◆ **Exercise goal**
Starting with the line that has "just such targeted" in the records below and ending with the line that has "atest feeds", output those lines exactly and nothing more; omit the pictures.

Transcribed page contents

************

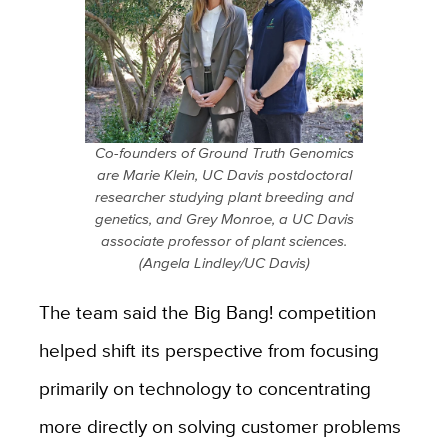
Co-founders of Ground Truth Genomics
are Marie Klein, UC Davis postdoctoral
researcher studying plant breeding and
genetics, and Grey Monroe, a UC Davis
associate professor of plant sciences.
(Angela Lindley/UC Davis)
The team said the Big Bang! competition
helped shift its perspective from focusing
primarily on technology to concentrating
more directly on solving customer problems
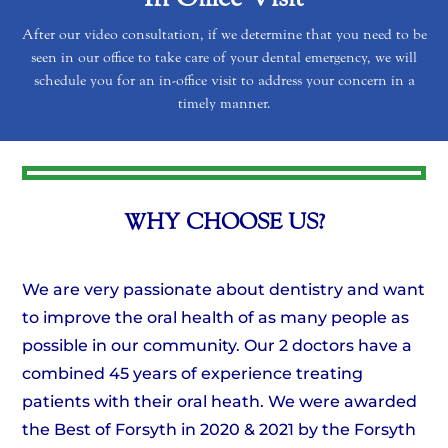
After our video consultation, if we determine that you need to be
seen in our office to take care of your dental emergency, we will
schedule you for an in-office visit to address your concern in a
timely manner.
WHY CHOOSE US?
We are very passionate about dentistry and want
to improve the oral health of as many people as
possible in our community. Our 2 doctors have a
combined 45 years of experience treating
patients with their oral heath. We were awarded
the Best of Forsyth in 2020 & 2021 by the Forsyth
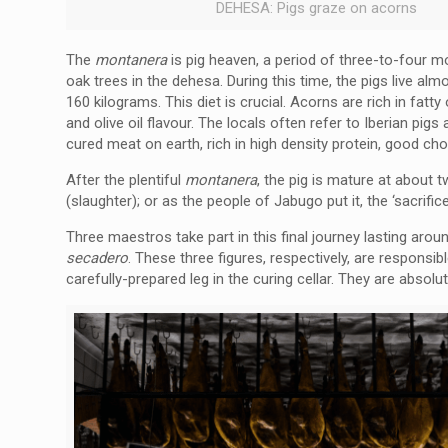
DEHESA: Pigs graze on acorns
The
montanera
is pig heaven, a period of three-to-four 
oak trees in the dehesa. During this time, the pigs live al
160 kilograms. This diet is crucial. Acorns are rich in fatty 
and olive oil flavour. The locals often refer to Iberian pig
cured meat on earth, rich in high density protein, good cho
After the plentiful
montanera
, the pig is mature at about 
(slaughter); or as the people of Jabugo put it, the ‘sacrific
Three maestros take part in this final journey lasting ar
secadero
. These three figures, respectively, are responsib
carefully-prepared leg in the curing cellar. They are absolut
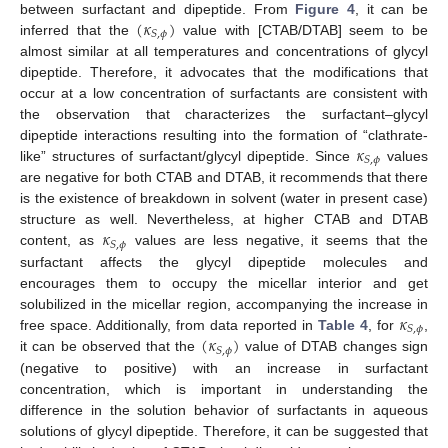
(
𝜅
)
between surfactant and dipeptide. From
Figure 4
, it can be
𝑆
,
𝜙
inferred that the
value with [CTAB/DTAB] seem to be
almost similar at all temperatures and concentrations of glycyl
dipeptide. Therefore, it advocates that the modifications that
occur at a low concentration of surfactants are consistent with
the observation that characterizes the surfactant–glycyl
𝜅
dipeptide interactions resulting into the formation of “clathrate-
𝑆
,
𝜙
like” structures of surfactant/glycyl dipeptide. Since
values
are negative for both CTAB and DTAB, it recommends that there
is the existence of breakdown in solvent (water in present case)
𝜅
structure as well. Nevertheless, at higher CTAB and DTAB
𝑆
,
𝜙
content, as
values are less negative, it seems that the
surfactant affects the glycyl dipeptide molecules and
encourages them to occupy the micellar interior and get
𝜅
solubilized in the micellar region, accompanying the increase in
𝑆
,
𝜙
(
𝜅
)
free space. Additionally, from data reported in
Table 4
, for
,
𝑆
,
𝜙
it can be observed that the
value of DTAB changes sign
(negative to positive) with an increase in surfactant
concentration, which is important in understanding the
difference in the solution behavior of surfactants in aqueous
solutions of glycyl dipeptide. Therefore, it can be suggested that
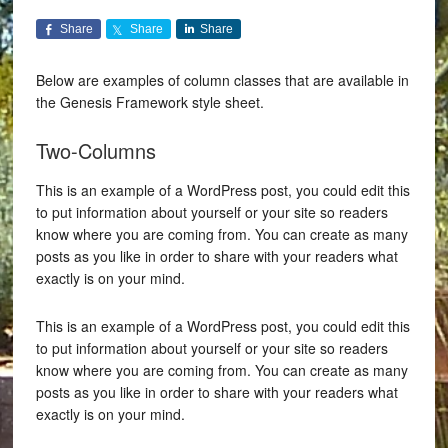
Share
Share
Share
Below are examples of column classes that are available in
the Genesis Framework style sheet.
Two-Columns
This is an example of a WordPress post, you could edit this
to put information about yourself or your site so readers
know where you are coming from. You can create as many
posts as you like in order to share with your readers what
exactly is on your mind.
This is an example of a WordPress post, you could edit this
to put information about yourself or your site so readers
know where you are coming from. You can create as many
posts as you like in order to share with your readers what
exactly is on your mind.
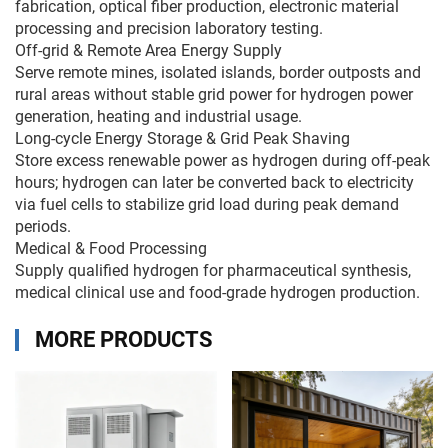
fabrication, optical fiber production, electronic material
processing and precision laboratory testing.
Off-grid & Remote Area Energy Supply
Serve remote mines, isolated islands, border outposts and
rural areas without stable grid power for hydrogen power
generation, heating and industrial usage.
Long-cycle Energy Storage & Grid Peak Shaving
Store excess renewable power as hydrogen during off-peak
hours; hydrogen can later be converted back to electricity
via fuel cells to stabilize grid load during peak demand
periods.
Medical & Food Processing
Supply qualified hydrogen for pharmaceutical synthesis,
medical clinical use and food-grade hydrogen production.
MORE PRODUCTS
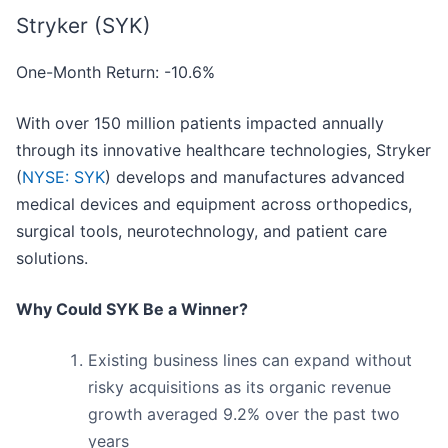
Stryker (SYK)
One-Month Return: -10.6%
With over 150 million patients impacted annually
through its innovative healthcare technologies, Stryker
(
NYSE: SYK
) develops and manufactures advanced
medical devices and equipment across orthopedics,
surgical tools, neurotechnology, and patient care
solutions.
Why Could SYK Be a Winner?
Existing business lines can expand without
risky acquisitions as its organic revenue
growth averaged 9.2% over the past two
years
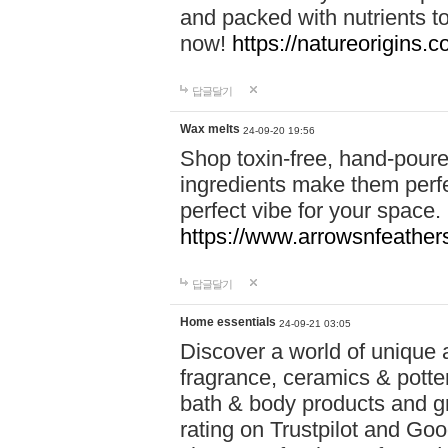
and packed with nutrients 
now!
https://natureorigins.c
답글달기
Wax melts
24-09-20 19:56
Shop toxin-free, hand-poure
ingredients make them perfec
perfect vibe for your space.
https://www.arrowsnfeather
답글달기
Home essentials
24-09-21 03:05
Discover a world of unique a
fragrance, ceramics & potte
bath & body products and gr
rating on Trustpilot and Goo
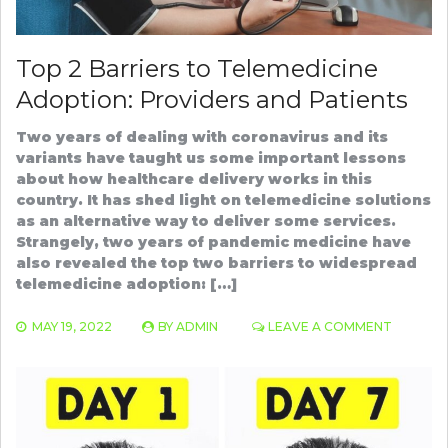
Top 2 Barriers to Telemedicine
Adoption: Providers and Patients
Two years of dealing with coronavirus and its
variants have taught us some important lessons
about how healthcare delivery works in this
country. It has shed light on telemedicine solutions
as an alternative way to deliver some services.
Strangely, two years of pandemic medicine have
also revealed the top two barriers to widespread
telemedicine adoption: […]
ON
MAY 19, 2022
BY
ADMIN
LEAVE A COMMENT
TOP
2
BARRIER
TO
TELEMED
ADOPTI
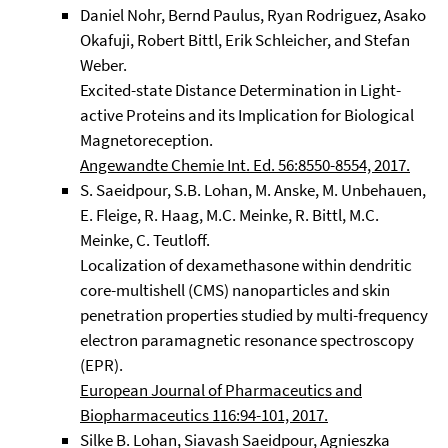
Daniel Nohr, Bernd Paulus, Ryan Rodriguez, Asako
Okafuji, Robert Bittl, Erik Schleicher, and Stefan
Weber.
Excited-state Distance Determination in Light-
active Proteins and its Implication for Biological
Magnetoreception.
Angewandte Chemie Int. Ed. 56:8550-8554, 2017.
S. Saeidpour, S.B. Lohan, M. Anske, M. Unbehauen,
E. Fleige, R. Haag, M.C. Meinke, R. Bittl, M.C.
Meinke, C. Teutloff.
Localization of dexamethasone within dendritic
core-multishell (CMS) nanoparticles and skin
penetration properties studied by multi-frequency
electron paramagnetic resonance spectroscopy
(EPR).
European Journal of Pharmaceutics and
Biopharmaceutics 116:94-101, 2017.
Silke B. Lohan, Siavash Saeidpour, Agnieszka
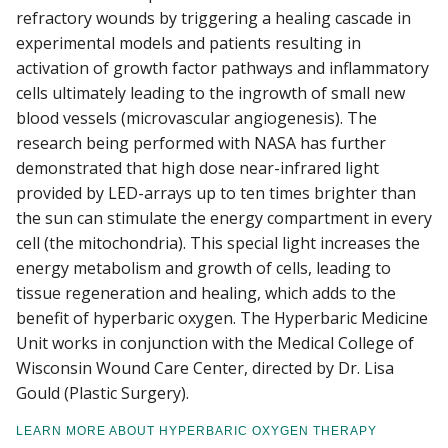
refractory wounds by triggering a healing cascade in
experimental models and patients resulting in
activation of growth factor pathways and inflammatory
cells ultimately leading to the ingrowth of small new
blood vessels (microvascular angiogenesis). The
research being performed with NASA has further
demonstrated that high dose near-infrared light
provided by LED-arrays up to ten times brighter than
the sun can stimulate the energy compartment in every
cell (the mitochondria). This special light increases the
energy metabolism and growth of cells, leading to
tissue regeneration and healing, which adds to the
benefit of hyperbaric oxygen. The Hyperbaric Medicine
Unit works in conjunction with the Medical College of
Wisconsin Wound Care Center, directed by Dr. Lisa
Gould (Plastic Surgery).
LEARN MORE ABOUT HYPERBARIC OXYGEN THERAPY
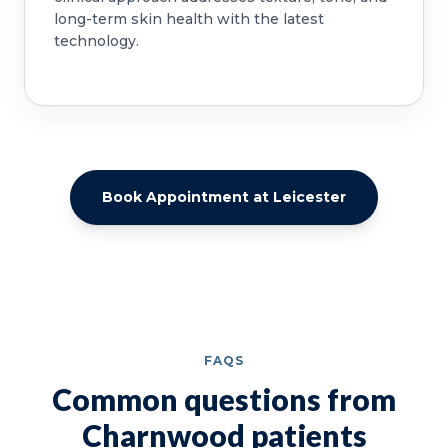
long-term skin health with the latest
technology.
Book Appointment at Leicester
FAQS
Common questions from
Charnwood patients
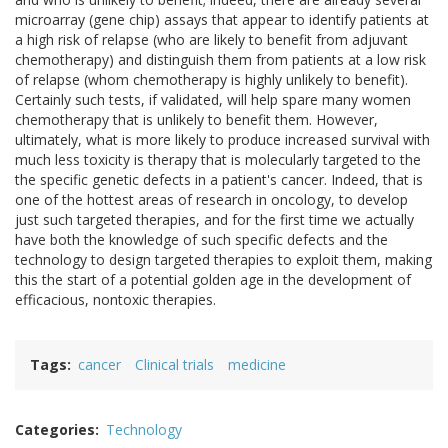
microarray (gene chip) assays that appear to identify patients at
a high risk of relapse (who are likely to benefit from adjuvant
chemotherapy) and distinguish them from patients at a low risk
of relapse (whom chemotherapy is highly unlikely to benefit).
Certainly such tests, if validated, will help spare many women
chemotherapy that is unlikely to benefit them. However,
ultimately, what is more likely to produce increased survival with
much less toxicity is therapy that is molecularly targeted to the
the specific genetic defects in a patient's cancer. Indeed, that is
one of the hottest areas of research in oncology, to develop
just such targeted therapies, and for the first time we actually
have both the knowledge of such specific defects and the
technology to design targeted therapies to exploit them, making
this the start of a potential golden age in the development of
efficacious, nontoxic therapies.
Tags
cancer
Clinical trials
medicine
Categories
Technology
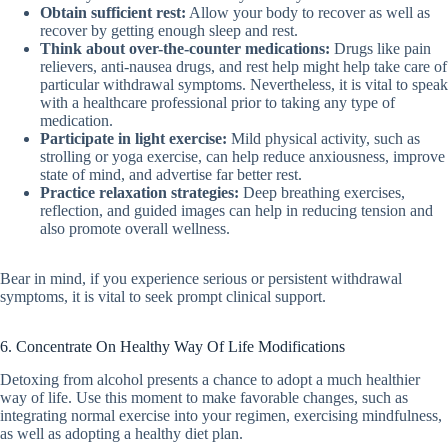
Obtain sufficient rest:
Allow your body to recover as well as
recover by getting enough sleep and rest.
Think about over-the-counter medications:
Drugs like pain
relievers, anti-nausea drugs, and rest help might help take care of
particular withdrawal symptoms. Nevertheless, it is vital to speak
with a healthcare professional prior to taking any type of
medication.
Participate in light exercise:
Mild physical activity, such as
strolling or yoga exercise, can help reduce anxiousness, improve
state of mind, and advertise far better rest.
Practice relaxation strategies:
Deep breathing exercises,
reflection, and guided images can help in reducing tension and
also promote overall wellness.
Bear in mind, if you experience serious or persistent withdrawal
symptoms, it is vital to seek prompt clinical support.
6. Concentrate On Healthy Way Of Life Modifications
Detoxing from alcohol presents a chance to adopt a much healthier
way of life. Use this moment to make favorable changes, such as
integrating normal exercise into your regimen, exercising mindfulness,
as well as adopting a healthy diet plan.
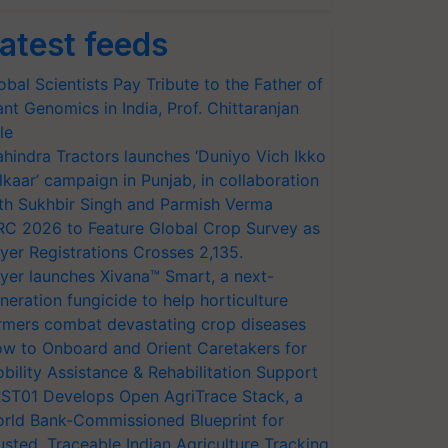
atest feeds
obal Scientists Pay Tribute to the Father of
ant Genomics in India, Prof. Chittaranjan
le
hindra Tractors launches ‘Duniyo Vich Ikko
lkaar’ campaign in Punjab, in collaboration
th Sukhbir Singh and Parmish Verma
RC 2026 to Feature Global Crop Survey as
yer Registrations Crosses 2,135.
yer launches Xivana™ Smart, a next-
neration fungicide to help horticulture
rmers combat devastating crop diseases
w to Onboard and Orient Caretakers for
bility Assistance & Rehabilitation Support
ST01 Develops Open AgriTrace Stack, a
rld Bank-Commissioned Blueprint for
usted, Traceable Indian Agriculture Tracking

************

◆ **Output for this exercise**
just such targeted therapies, and for the first time we actually
have both the knowledge of such specific defects and the
technology to design targeted therapies to exploit them, making
this the start of a potential golden age in the development of
efficacious, nontoxic therapies.
Tags
cancer
Clinical trials
medicine
Categories
Technology
Obtain sufficient rest:
Allow your body to recover as well as
recover by getting enough sleep and rest.
Think about over-the-counter medications:
Drugs like pain
relievers, anti-nausea drugs, and rest help might help take care of
particular withdrawal symptoms. Nevertheless, it is vital to speak
with a healthcare professional prior to taking any type of
medication.
Participate in light exercise:
Mild physical activity, such as
strolling or yoga exercise, can help reduce anxiousness, improve
state of mind, and advertise far better rest.
Practice relaxation strategies:
Deep breathing exercises,
reflection, and guided images can help in reducing tension and
also promote overall wellness.
Bear in mind, if you experience serious or persistent withdrawal
symptoms, it is vital to seek prompt clinical support.
6. Concentrate On Healthy Way Of Life Modifications
Detoxing from alcohol presents a chance to adopt a much healthier
way of life. Use this moment to make favorable changes, such as
integrating normal exercise into your regimen, exercising mindfulness,
as well as adopting a healthy diet plan.
atest feeds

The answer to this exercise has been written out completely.